Le monde des affaires – c’est pareil partout dans le monde – brille lui aussi par l’absence de femmes et c’est suffisamment préoccupant pour que la Secrétaire générale de la Francophonie, Michaëlle Jean, ait mis sur pied, conjointement avec la Roumanie, la Conférence des femmes de la Francophonie, qui se déroule à Bucarest depuis le 31 octobre. Des centaines de participantes, de tous les horizons et des cinq continents, sont présentement entendues par des représentants d’institutions financières, des ténors du privé, des analystes et des spécialistes. «Les études le confirment, investir dans les initiatives économiques des femmes et des jeunes est le meilleur gage de croissance. Or, force est de constater leurs difficultés à accéder aux financements. Un trop grand nombre de femmes restent confinées au secteur informel. […] Être femme est toujours un combat», a déclaré Michaëlle Jean, tel que rapporté par l’Organisation internationale de la Francophonie (OIF). Le ministère des Affaires francophones a d’ailleurs envoyé là-bas une délégation citoyenne de six femmes leaders de partout en Ontario pour prendre part à la rencontre.

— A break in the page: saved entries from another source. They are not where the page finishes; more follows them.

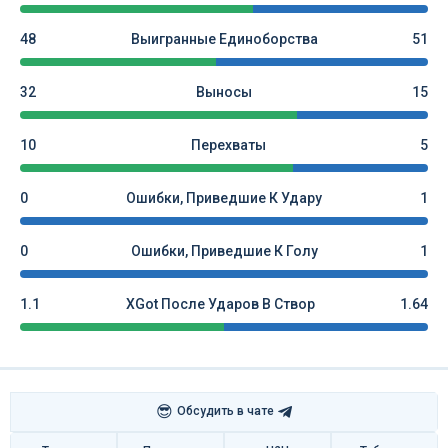
48
Выигранные Единоборства
51
32
Выносы
15
10
Перехваты
5
0
Ошибки, Приведшие К Удару
1
0
Ошибки, Приведшие К Голу
1
1.1
XGot После Ударов В Створ
1.64
😎
Обсудить в чате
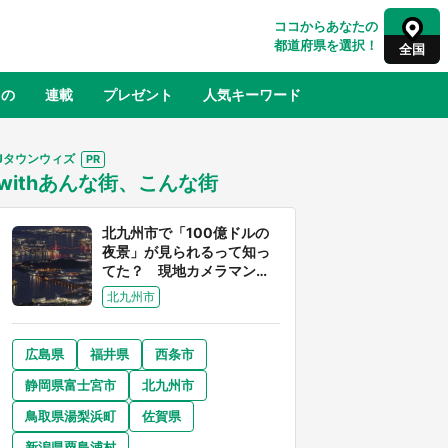
ココからあなたの
都道府県を選択！
全国
もの
連載
プレゼント
人気キーワード
Jタウンウィズ
withあんな街、こんな街
るさと納税
山形
福島
千葉
東京
神奈川
北九州市で「100億ドルの
夜景」が見られるって知っ
てた？ 現地カメラマンに
聞く、きらめく光を捉える
北九州市
方法
広島県
福井県
西条市
奈良
和歌山
静岡県富士宮市
北九州市
山口
べ
『小林さんちのメイドラゴン』と舞台
鳥取県湯梨浜町
佐賀県
×老
のモデル・越谷がコラボ 田んぼアー
【8
トの見頃にあわせて企画続々【7／31
新潟県粟島浦村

Bravo aux Roumaines, qui en ont fait du chemin depuis la chute du régime communiste de Nicolae Ceausescu en 1989. Avant cette année-là, parmi les femmes, il n’y avait qu’Elena, la femme du dictateur, qui avait des droits. 

Je craque pour…

Joan Didion: Le centre ne tiendra pas, documentaire de Griffin Dunne sur Netflix.

Connaissez-vous l’Américaine Joan Didion? Quand vous aurez vu ce documentaire biographique réalisé par son neveu, qui lui rend un vibrant hommage, vous voudrez tout lire de cette importante écrivaine âgée de 82 ans et à qui l’ont doit de nombreux scénarios de films et des livres tels que le roman Une saison de nuits, paru en 1963, ou l’essai L’année de la pensée magique, paru en anglais en 2005 et portant sur le décès de son mari, John Gregory Dunne, avec qui elle partageait la même passion du métier. Avec une vie mouvementée de réflexions, de deuils brutaux, dont celui aussi de sa fille unique, d’idées d’avant-garde en lien avec l’Histoire de l’Amérique, pas étonnant qu’elle soit encore aujourd’hui la muse d’écrivains culte comme Jay McInerney ou Bret Easton Ellis et qu’elle ait servi de modèle pour une campagne publicitaire de vêtements Céline en 2015. Quand même pas plate, la grande dame!